@OrangeBengal I get it, how many attempts in are you now? The thought of doing another EC makes me feel like shit. Watching buffy and laying in your dh's lap feels like a good plan. What's your next protocol, is it a new clinic? I also hate all the drugs. I worry about what we're doing to ourselves. Doing it once + transfers is one thing, doing all the drugs three times feels like a lot to deal with. I'm sorry you've got a new fibroid, have you been on high doses before? Mine have been low and I'm going to stress again to them I'm not comfortable with high doses. I think I'm going to turn down a job offer too. Going through all this again in a new role isn't sitting right with me, I don't want to give up the supportive manager I have and the mostly wfh role. Other jobs will come up, but right now I feel like work is work and my priority is getting through the ivf and not losing my sanity.

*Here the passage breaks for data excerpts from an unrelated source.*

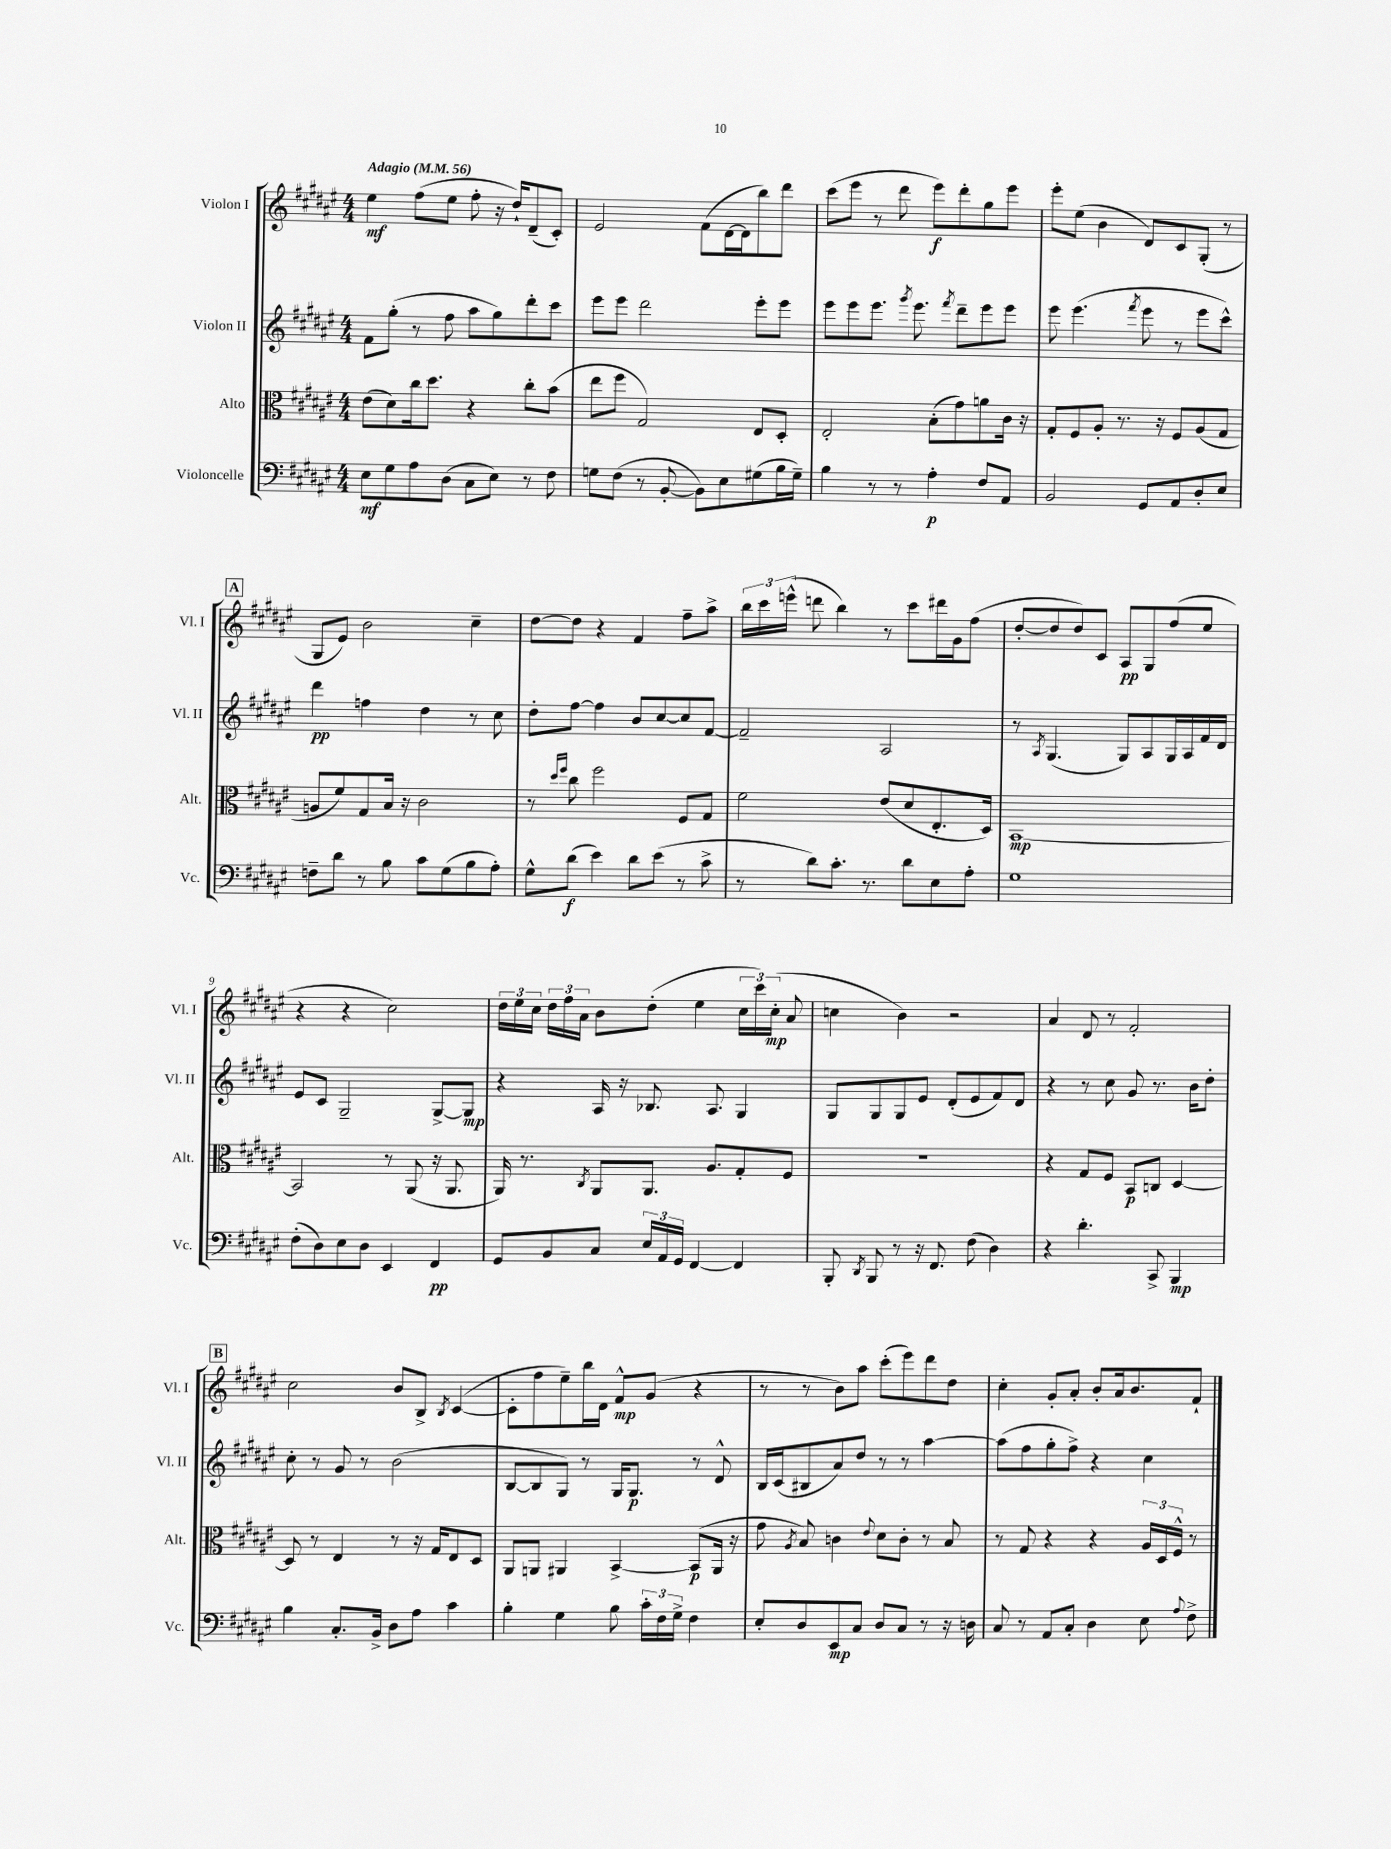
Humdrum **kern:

**kern	**kern	**kern	**kern
*staff4	*staff3	*staff2	*staff1
*clefF4	*clefC3	*clefG2	*clefG2
*k[f#c#g#d#a#e#]	*k[f#c#g#d#a#e#]	*k[f#c#g#d#a#e#]	*k[f#c#g#d#a#e#]
*M4/4	*M4/4	*M4/4	*M4/4
*MM56	*MM56	*MM56	*MM56
8E#	(8e#	8f#	4ee#
8G#	8d#)	(8gg#'	.
8A#	16cc#	8r	(8ff#
.	8.dd#	.	.
(8D#	.	8ff#	8ee#
8C#	4r	8aa#	8ff#'
8E#)	.	8gg#)	16r
.	.	.	16dd#`)
8r	8cc#'	8ddd#'	(8d#~
8F#	(8b	8ccc#	8c#')
=	=	=	=
8G	8ee#	8eee#	2e#
(8F#	8ff#	8eee#	.
8r	2G#)	2ddd#	.
[8BB'	.	.	.
8BB])	.	.	(8f#
8E#	.	.	[16d#
.	.	.	16d#]
(8G#	8E#	8eee#'	8bb)
16B	8D#'	8eee#	8ddd#
16G#~)	.	.	.
=	=	=	=
4B	2E#'	8eee#	(8ccc#
.	.	8eee#	8eee#
8r	.	8.eee#	8r
8r	.	.	8ddd#
.	.	8qggg#	.
.	.	8.eee#	.
4A#'	(8B'	.	8eee#)
.	.	8qfff#	.
.	8g#)	8ddd#~	8ddd#'
8F#	8a	8eee#	8gg#
8AA#	16c#	8eee#	8eee#
.	16r	.	.
=	=	=	=
2BB	8G#'	8eee#	8eee#'
.	8F#	(4.eee#	(8ee#
.	8A#'	.	4b
.	8.r	.	.
.	.	8qfff#	.
8GG#	.	8eee#	8d#)
.	16r	.	.
8AA#	8F#	8r	8c#
8D#'	(8A#	8eee#	(8G#'
8E#	8G#	8ccc#^^)	8r
=	=	=	=
8F~	8A	4ddd#	8G#
8d#	8f#)	.	8e#)
8r	8G#	4ff	2b
8B	16B	.	.
.	16r	.	.
8c#	2c#	4dd#	.
(8G#	.	.	.
8B	.	8r	4cc#~
8A#')	.	8cc#	.
=	=	=	=
8G#^^	8r	8dd#'	[8dd#
.	16qqdd#	.	.
.	16qqff#	.	.
(8d#	8cc#	[8ff#	8dd#]
4e#)	2ff#	4ff#]	4r
8d#	.	8b	4f#
(8e#	.	[8cc#	.
8r	8F#	8cc#]	8ff#~
8c#^	8G#	[8f#	8aa#^
=	=	=	=
8r	2f#	2f#~]	24bb
.	.	.	24ccc#
.	.	.	(24eee^^
8d#)	.	.	8ddd
8.c#'	.	.	4bb)
8.r	.	.	.
.	(8e#	2A#	8r
8d#	8d#	.	8ccc#
8E#	8.E#'	.	16ddd#
.	.	.	16g#
8A#'	.	.	(8ff#
.	16D#)	.	.
=	=	=	=
1G#	[1BB	8r	[8dd#'
.	.	8qA#	.
.	.	(4.G#	8dd#]
.	.	.	8dd#)
.	.	.	8c#
.	.	8G#)	8A#
.	.	8A#	8G#
.	.	16G#	(8ff#
.	.	16A#	.
.	.	16f#	8ee#
.	.	16d#	.
=	=	=	=
(8F#'	2BB]	8e#	4r
8D#)	.	8c#	.
8E#	.	2G#~	4r
8D#	.	.	.
4EE#	8r	.	2cc#)
.	(8AA#	.	.
4FF#	16r	[8G#^	.
.	8.AA#	.	.
.	.	8G#]	.
=	=	=	=
8GG#	16AA#)	4r	24dd#
.	.	.	24ee#
.	8.r	.	.
.	.	.	24cc#
8BB	.	.	24dd#
.	.	.	24ff#
.	.	.	24a#
.	8qC#	.	.
8C#	8AA#	16A#	8b
.	.	16r	.
24E#	8.AA#	8.B-	(8dd#'
24AA#	.	.	.
24GG#	.	.	.
[4FF#	.	.	4ee#
.	8.A#	8.A#	.
4FF#]	8G#'	4G#	24cc#
.	.	.	24ccc#)
.	.	.	(24cc#'
.	8F#	.	8a#
=	=	=	=
8BBB'	1r	8G#	4cc
8qDD#	.	.	.
8BBB	.	8G#	.
8r	.	8G#	4b)
16r	.	8e#	.
8.FF#	.	.	.
.	.	(8d#'	2r
(8F#	.	8e#	.
4D#)	.	8f#)	.
.	.	8d#	.
=	=	=	=
4r	4r	4r	4a#
4.d#'	8G#	8r	8d#
.	8F#	8cc#	8r
.	8BB	8g#	2f#'
8CC#^	8C	8.r	.
4BBB	[4D#	.	.
.	.	16b	.
.	.	8dd#'	.
=	=	=	=
4B	8D#]	8cc#'	2cc#
.	8r	8r	.
8.C#'	4E#	8g#	.
.	.	8r	.
16BB^	.	.	.
8D#	8r	(2b	8b
8A#	16r	.	8B^
.	16G#	.	.
.	.	.	8qB
4c#	8E#	.	([4c#
.	8D#	.	.
=	=	=	=
4B'	8AA#	[8B	8c#']
.	8AA	8B]	8ff#
4G#	4AA#	8G#)	8ee#~)
.	.	8r	16bb
.	.	.	16d#
8B	[4BB^	16G#	8f#^^
.	.	8.G#	.
24c#'	.	.	(8g#
24F#	.	.	.
24G#^	.	.	.
4F#	(8BB]	8r	4r
.	16AA#	8d#^^	.
.	16r	.	.
=	=	=	=
8E#'	8g#	16B	8r
.	.	(16c#	.
.	8qA#	.	.
8D#	8B)	8B#	8r
8EE#	4c	8a#)	8b)
8C#	.	8dd#	8aa#
.	8qqe#	.	.
8D#	8d#	8r	(8ccc#'
8C#	8c'	8r	8eee#)
8r	8r	[4aa#	8ddd#
16r	8B	.	8dd#
16D	.	.	.
=	=	=	=
8C#	8r	(8aa#]	4cc#'
8r	8G#	8ff#	.
8AA#	4r	8gg#'	8g#'
8C#'	.	8ff#^)	8a#'
4D#	4r	4r	8b'
.	.	.	16a#
.	.	.	8.b
8E#	24A#	4cc#	.
.	24D#	.	.
.	24F#^^	.	.
8qqA#	.	.	.
8F#^	8r	.	8f#`
==	==	==	==
*-	*-	*-	*-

@Misty84 I think I got two days out of it last weekend that weren't stressful, it's such a headfuck. Even then I was never confident in those tests that were light for that point in the process. My husband said something over the weekend about 'the baby' and needing to take time off next year. One day later the dream of 'the baby' is dead. It's so hard to do this, I resent those people who have it easy so much. A lady who had miscarried at 8 weeks hugged me when she saw me leaving the EPU in tears, it's so shit. Like you said, how can we stop and take a break? I don't want to still be doing this in a few years. I need to spend the next 6 months to 18 months on this and be done with it. Surely being childless and enjoying our life is more fun than this? I dunno, it all fucking sucks.
I think it's over, yeah. I stopped having the symptoms from around the the bleeding began on Monday. I got my beta results. My HCG was 84, so they're retesting me on Friday but we're all assuming it's going down, not up. My bleeding is more like a period now, just a bit lighter, just waiting for the nod to stop taking the meds tomorrow.

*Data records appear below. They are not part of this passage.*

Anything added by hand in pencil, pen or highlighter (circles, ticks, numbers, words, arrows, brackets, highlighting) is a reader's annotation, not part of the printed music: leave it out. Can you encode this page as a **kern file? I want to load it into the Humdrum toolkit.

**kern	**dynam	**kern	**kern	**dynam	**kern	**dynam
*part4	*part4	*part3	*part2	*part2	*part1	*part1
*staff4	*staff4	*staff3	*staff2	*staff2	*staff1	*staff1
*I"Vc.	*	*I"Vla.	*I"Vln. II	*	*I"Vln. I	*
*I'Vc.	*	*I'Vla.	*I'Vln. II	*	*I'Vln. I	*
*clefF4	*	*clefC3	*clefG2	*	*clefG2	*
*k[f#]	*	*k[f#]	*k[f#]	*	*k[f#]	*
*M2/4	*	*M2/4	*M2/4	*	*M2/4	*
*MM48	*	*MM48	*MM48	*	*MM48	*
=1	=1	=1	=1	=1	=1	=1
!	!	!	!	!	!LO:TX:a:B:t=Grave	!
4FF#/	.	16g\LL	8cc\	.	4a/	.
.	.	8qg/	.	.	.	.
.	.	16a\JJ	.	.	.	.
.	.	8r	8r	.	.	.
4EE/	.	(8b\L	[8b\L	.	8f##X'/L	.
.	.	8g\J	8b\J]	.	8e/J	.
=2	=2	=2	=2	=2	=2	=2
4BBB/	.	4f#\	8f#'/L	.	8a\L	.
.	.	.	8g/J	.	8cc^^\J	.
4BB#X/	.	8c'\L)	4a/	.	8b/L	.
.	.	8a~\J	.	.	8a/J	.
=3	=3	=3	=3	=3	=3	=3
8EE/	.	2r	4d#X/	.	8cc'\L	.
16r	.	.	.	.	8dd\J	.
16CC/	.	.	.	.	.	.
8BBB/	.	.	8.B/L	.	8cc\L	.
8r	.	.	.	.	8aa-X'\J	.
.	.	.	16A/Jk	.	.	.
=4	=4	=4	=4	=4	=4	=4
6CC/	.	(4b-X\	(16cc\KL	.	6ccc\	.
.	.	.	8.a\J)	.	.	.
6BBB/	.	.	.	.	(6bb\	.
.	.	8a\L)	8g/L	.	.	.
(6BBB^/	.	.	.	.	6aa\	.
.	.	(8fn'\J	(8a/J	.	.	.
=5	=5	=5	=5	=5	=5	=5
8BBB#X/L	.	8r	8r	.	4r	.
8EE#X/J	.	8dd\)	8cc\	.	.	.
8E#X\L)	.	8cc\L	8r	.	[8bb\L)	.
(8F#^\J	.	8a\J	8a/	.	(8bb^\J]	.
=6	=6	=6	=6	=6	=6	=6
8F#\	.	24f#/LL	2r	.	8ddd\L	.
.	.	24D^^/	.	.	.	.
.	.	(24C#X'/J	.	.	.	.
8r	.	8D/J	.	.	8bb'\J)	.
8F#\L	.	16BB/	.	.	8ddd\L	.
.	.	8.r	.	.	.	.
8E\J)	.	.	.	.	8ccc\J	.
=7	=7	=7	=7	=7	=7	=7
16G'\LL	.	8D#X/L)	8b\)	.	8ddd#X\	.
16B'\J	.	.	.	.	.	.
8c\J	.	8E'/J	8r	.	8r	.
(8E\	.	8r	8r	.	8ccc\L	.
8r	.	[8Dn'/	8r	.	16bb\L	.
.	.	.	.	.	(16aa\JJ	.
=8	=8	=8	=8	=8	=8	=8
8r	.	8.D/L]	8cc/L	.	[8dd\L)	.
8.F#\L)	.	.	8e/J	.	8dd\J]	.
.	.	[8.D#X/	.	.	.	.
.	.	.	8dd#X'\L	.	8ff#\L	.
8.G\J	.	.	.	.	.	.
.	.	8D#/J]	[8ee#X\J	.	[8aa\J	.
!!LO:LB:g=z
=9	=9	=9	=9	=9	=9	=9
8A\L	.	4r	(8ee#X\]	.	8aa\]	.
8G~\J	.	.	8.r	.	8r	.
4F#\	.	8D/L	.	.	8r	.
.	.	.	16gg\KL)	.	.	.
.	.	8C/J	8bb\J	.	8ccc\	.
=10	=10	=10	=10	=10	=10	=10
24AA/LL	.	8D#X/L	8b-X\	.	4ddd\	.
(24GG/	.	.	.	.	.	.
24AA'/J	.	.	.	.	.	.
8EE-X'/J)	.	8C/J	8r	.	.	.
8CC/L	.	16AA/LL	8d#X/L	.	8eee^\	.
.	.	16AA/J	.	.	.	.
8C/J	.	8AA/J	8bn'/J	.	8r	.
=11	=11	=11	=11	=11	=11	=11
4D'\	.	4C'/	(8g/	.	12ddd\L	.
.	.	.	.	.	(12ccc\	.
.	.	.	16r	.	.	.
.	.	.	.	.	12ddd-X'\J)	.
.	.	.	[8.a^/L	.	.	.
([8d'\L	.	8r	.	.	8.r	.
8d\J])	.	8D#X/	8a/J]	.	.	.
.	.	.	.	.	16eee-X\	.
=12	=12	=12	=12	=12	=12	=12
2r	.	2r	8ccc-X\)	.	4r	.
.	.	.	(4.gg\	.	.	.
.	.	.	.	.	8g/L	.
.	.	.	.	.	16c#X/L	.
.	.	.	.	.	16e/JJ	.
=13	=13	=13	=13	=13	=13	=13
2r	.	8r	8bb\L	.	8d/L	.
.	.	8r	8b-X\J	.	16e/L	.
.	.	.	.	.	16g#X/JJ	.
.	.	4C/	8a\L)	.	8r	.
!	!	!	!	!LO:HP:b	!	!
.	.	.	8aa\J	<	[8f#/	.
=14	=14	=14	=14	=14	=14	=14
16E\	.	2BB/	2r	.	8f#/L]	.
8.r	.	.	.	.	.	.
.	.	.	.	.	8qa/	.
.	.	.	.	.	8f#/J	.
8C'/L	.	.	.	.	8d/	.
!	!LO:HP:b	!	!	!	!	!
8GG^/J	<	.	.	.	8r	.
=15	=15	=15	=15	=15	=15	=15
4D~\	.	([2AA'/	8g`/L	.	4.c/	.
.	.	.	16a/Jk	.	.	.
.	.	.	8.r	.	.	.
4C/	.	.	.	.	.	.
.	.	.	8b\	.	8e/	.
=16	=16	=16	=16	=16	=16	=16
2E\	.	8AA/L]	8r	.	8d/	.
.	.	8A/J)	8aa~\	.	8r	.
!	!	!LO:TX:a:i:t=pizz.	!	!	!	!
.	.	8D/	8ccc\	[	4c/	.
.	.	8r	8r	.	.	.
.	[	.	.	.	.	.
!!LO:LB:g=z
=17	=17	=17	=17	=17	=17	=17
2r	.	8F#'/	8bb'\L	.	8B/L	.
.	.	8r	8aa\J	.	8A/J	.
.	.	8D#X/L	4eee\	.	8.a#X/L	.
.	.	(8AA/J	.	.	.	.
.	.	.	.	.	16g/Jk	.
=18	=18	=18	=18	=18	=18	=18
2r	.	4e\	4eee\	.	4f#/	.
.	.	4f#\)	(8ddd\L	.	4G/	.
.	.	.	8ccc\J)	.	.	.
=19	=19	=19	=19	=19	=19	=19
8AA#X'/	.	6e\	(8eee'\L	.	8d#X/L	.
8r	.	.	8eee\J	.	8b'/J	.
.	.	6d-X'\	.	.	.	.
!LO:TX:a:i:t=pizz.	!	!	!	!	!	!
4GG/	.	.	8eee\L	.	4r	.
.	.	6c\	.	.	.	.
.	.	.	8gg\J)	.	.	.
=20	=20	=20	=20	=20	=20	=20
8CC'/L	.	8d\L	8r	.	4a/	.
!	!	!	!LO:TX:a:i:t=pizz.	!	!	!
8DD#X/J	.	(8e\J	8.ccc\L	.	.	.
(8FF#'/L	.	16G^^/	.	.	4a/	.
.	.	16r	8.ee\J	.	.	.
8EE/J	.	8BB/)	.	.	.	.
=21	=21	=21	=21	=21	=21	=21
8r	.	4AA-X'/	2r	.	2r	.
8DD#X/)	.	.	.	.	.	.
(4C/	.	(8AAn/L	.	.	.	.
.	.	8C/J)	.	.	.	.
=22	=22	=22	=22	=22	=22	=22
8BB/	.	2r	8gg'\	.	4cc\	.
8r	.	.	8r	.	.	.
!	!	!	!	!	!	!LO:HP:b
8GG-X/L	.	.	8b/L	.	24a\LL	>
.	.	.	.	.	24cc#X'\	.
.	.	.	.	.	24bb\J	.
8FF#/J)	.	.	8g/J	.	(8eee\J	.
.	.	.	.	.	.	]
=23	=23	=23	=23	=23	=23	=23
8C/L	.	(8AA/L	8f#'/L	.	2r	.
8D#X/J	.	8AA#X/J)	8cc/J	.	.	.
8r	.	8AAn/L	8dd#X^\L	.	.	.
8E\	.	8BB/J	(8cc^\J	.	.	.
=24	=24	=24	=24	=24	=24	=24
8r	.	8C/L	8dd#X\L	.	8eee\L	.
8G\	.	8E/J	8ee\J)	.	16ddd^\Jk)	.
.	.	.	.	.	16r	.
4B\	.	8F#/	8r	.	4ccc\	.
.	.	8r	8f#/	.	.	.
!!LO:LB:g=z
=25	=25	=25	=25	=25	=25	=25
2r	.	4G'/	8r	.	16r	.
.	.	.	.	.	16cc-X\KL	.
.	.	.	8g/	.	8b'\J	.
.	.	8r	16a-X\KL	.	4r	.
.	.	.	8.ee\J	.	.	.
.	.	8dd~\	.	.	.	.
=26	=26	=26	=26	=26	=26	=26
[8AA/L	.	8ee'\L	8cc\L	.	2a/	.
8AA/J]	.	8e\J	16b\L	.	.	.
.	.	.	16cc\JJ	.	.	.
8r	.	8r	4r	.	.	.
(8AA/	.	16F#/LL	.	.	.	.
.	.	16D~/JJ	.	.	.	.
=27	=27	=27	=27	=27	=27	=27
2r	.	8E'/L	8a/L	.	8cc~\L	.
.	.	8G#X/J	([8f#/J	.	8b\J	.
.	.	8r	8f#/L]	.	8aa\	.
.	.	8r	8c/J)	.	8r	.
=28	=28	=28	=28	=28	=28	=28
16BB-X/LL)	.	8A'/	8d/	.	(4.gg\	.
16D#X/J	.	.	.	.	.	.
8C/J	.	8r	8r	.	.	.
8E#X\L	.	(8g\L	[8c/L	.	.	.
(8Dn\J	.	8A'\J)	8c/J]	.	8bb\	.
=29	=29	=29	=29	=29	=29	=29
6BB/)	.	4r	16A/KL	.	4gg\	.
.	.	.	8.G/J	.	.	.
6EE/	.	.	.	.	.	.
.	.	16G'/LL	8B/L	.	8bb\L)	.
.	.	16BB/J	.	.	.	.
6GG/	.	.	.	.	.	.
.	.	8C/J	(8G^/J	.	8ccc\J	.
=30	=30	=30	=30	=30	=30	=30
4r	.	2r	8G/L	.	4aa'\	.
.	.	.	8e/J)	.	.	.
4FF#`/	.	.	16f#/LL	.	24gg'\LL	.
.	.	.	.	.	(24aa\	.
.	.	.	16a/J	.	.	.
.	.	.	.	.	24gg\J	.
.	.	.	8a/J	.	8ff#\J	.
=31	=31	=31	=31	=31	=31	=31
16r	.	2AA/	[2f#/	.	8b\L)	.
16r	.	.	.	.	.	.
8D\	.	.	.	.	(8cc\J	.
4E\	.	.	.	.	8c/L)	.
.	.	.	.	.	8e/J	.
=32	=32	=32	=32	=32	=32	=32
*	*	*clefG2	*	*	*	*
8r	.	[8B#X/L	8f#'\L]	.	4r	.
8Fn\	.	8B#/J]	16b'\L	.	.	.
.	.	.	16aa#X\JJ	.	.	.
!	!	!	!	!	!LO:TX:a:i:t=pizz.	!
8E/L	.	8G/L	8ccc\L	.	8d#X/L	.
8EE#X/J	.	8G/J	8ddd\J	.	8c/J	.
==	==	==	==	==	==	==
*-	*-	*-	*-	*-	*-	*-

My progesterone was only 30. That's on 3 x 400mg cyclogest per day, that's not a lot if you ask me, it was only 54 after transfer. When I did letrozole + cyclogest (lower dose) cycles and had two follicles popping out eggs I had progesterone of 110. I'l think on this more this weekend, but essentially I'm going to ask for prednisolone in my transfer protocol, because I think that's what might have helped me conceive briefly, and also Letrozole plus a trigger for frozen cycles. I don't want to do medicated transfers because of the oestrogen and my migraines so this should hopefully be a way around that.
I know it's not much consolation for you but natural is possible for you, even if it's not easy to achieve. It doesn't help I'm sure, because it's not a guarantee, just a hope it'll all work, it's a little bit of hope but sometimes hope makes it all worse. I'm sorry you and your partner are going through all this, it's so horrible. Did you look into Chinese medicine at all? I think you mentioned it. I know how you feel about the time slipping, I said to my husband we'd 'try' after this cycle and he's fine with it but it's next to pointless for us. Between him and me this isn't happening naturally, I just know it won't work.
I'm not sure telling you to 'find a purpose in life' is helpful tbh. Like you said, there's nothing to replace having a family. I wish it was that simple. We're there with you, it's hard to know what you'll do without the plan you'd had for your life.